In the week since Beyoncé released Renaissance, her first solo album in six years, it’s been met with celebration — as well as a few post-release tweaks. Beyoncé is apparently in the process of removing the interpolation of Kelis’s song “Milkshake” from the track “Energy” after Kelis accused her and “Milkshake” producers Pharrell Williams and Chad Hugo of using the song without asking. Beyoncé also changed the lyrics in “Heated,” removing an ableist slur that sparked backlash over the weekend.
While she’s at it, Monica Lewinsky would like to request another lyric change. In response to the news that Beyoncé would remove the insensitive lyric from “Heated,” Lewinsky tweeted, “uhmm, while we’re at it…#Partition.” In “Partition,” from Beyoncé’s 2013 self-titled album, the singer references Lewinsky’s infamous affair with Bill Clinton, singing, “He Monica Lewinsky’d all on my dress.”
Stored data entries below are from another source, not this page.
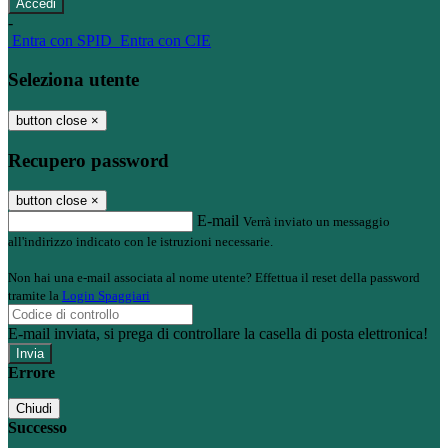
-
Entra con SPID
Entra con CIE
Seleziona utente
button close
×
Recupero password
button close
×
E-mail
Verrà inviato un messaggio
all'indirizzo indicato con le istruzioni necessarie.
Non hai una e-mail associata al nome utente? Effettua il reset della password
tramite la
Login Spaggiari
E-mail inviata, si prega di controllare la casella di posta elettronica!
Errore
Chiudi
Successo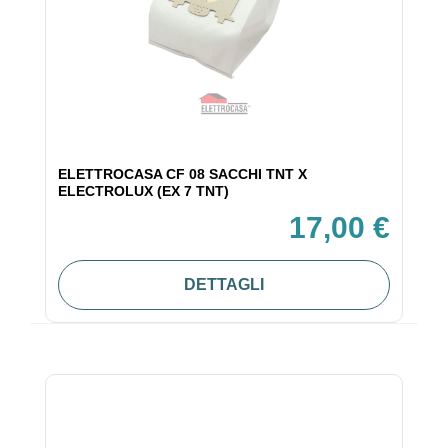
ELETTROCASA CF 08 SACCHI TNT X
ELECTROLUX (EX 7 TNT)
17,00 €
DETTAGLI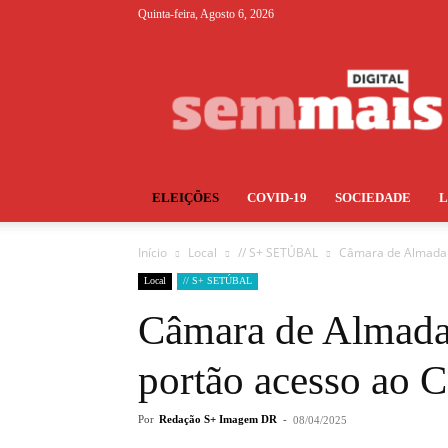
Quinta-feira, Agosto 6, 2026
S+
ELEIÇÕES
COVID-19
SOCIEDADE
Início
Local
// S+ SETÚBAL
Câmara de Almada v
Local
// S+ SETÚBAL
Câmara de Almada
portão acesso ao C
Por
Redação S+ Imagem DR
-
08/04/2025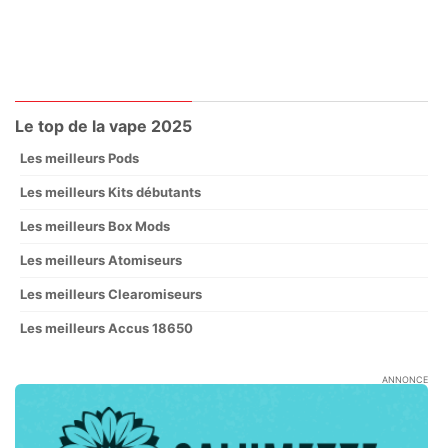
Le top de la vape 2025
Les meilleurs Pods
Les meilleurs Kits débutants
Les meilleurs Box Mods
Les meilleurs Atomiseurs
Les meilleurs Clearomiseurs
Les meilleurs Accus 18650
ANNONCE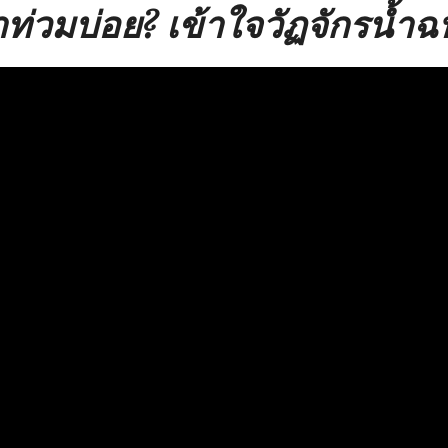
่วมบ่อย? เข้าใจวัฏจักรน้ำฉบ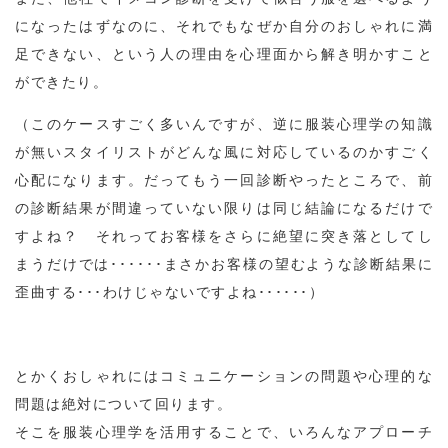
になったはずなのに、それでもなぜか自分のおしゃれに満
足できない、という人の理由を心理面から解き明かすこと
ができたり。
（このケースすごく多いんですが、逆に服装心理学の知識
が無いスタイリストがどんな風に対応しているのかすごく
心配になります。だってもう一回診断やったところで、前
の診断結果が間違っていない限りは同じ結論になるだけで
すよね？ それってお客様をさらに絶望に突き落としてし
まうだけでは･･････まさかお客様の望むような診断結果に
歪曲する･･･わけじゃないですよね･･････）
とかくおしゃれにはコミュニケーションの問題や心理的な
問題は絶対について回ります。
そこを服装心理学を活用することで、いろんなアプローチ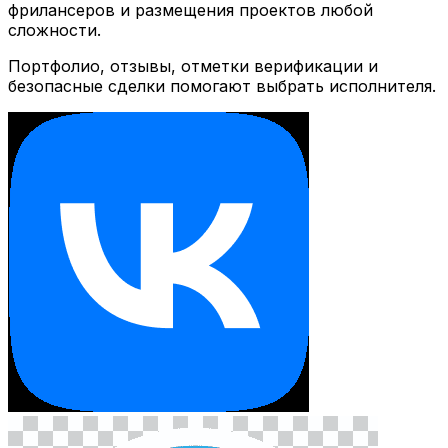
фрилансеров и размещения проектов любой
сложности.
Портфолио, отзывы, отметки верификации и
безопасные сделки помогают выбрать исполнителя.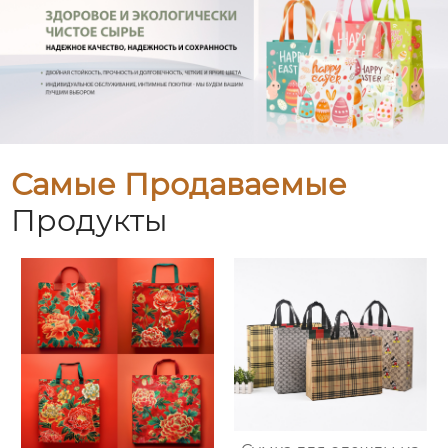
Самые Продаваемые
Продукты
It’s not the first time Lewinsky has addressed the lyric. In a 2014 essay for Vanity Fair, she wrote about the endless pop-culture references made about her: “Miley Cyrus references me in her twerking stage act, Eminem raps about me, and Beyoncé’s latest hit gives me a shout-out. Thanks, Beyoncé, but if we’re verbing, I think you meant ‘Bill Clinton’d all on my gown,’ not ‘Monica Lewinsky’d.’”
Lewinsky has been speaking about the humiliation she suffered in the aftermath of the affair for decades. As she’s pointed out, most of the jokes made about the 1998 scandal have been at her expense, not Clinton’s, even though their affair started when he was the president of the United States and in his 40s, while she was a 22-year-old White House intern. In a 2018 Vanity Fair essay, she described the fallout from Clinton’s initial denial of their affair: “As it so often does, power throws a protective cape around the shoulders of the man, and he dictates the spin by denigrating the less powerful woman.”
Lewinsky clarified in the comments that she hadn’t reached out to Beyoncé’s team to make the request. A few commenters were quick to point out that Lewinsky has “rap song muse” in her Twitter bio, suggesting she’s capitalizing on the fact that her name appears as the butt of so many jokes. (Lewinsky said in a 2015 Ted Talk that she’s been name-checked in almost 40 rap songs, though the true number is much higher.) Responding to commenters accusing her of suddenly taking issue with the lyric after joking about it for years, she wrote that she uses humor “to deal with painful or humiliating things.” Others took issue with the idea that, by calling out the lyrics, Lewinsky is holding Beyoncé, a Black woman, to a different standard than the countless other musicians, comedians, and public figures who’ve made jokes at her expense. (Likewise, Beyoncé’s use of the word “spaz,” which was also removed from a Lizzo song in June, is far from its first appearance in music.) Lewinsky defended her choice to specifically address Beyoncé, arguing that she brought it up in response to the news that Beyoncé is changing other lyrics.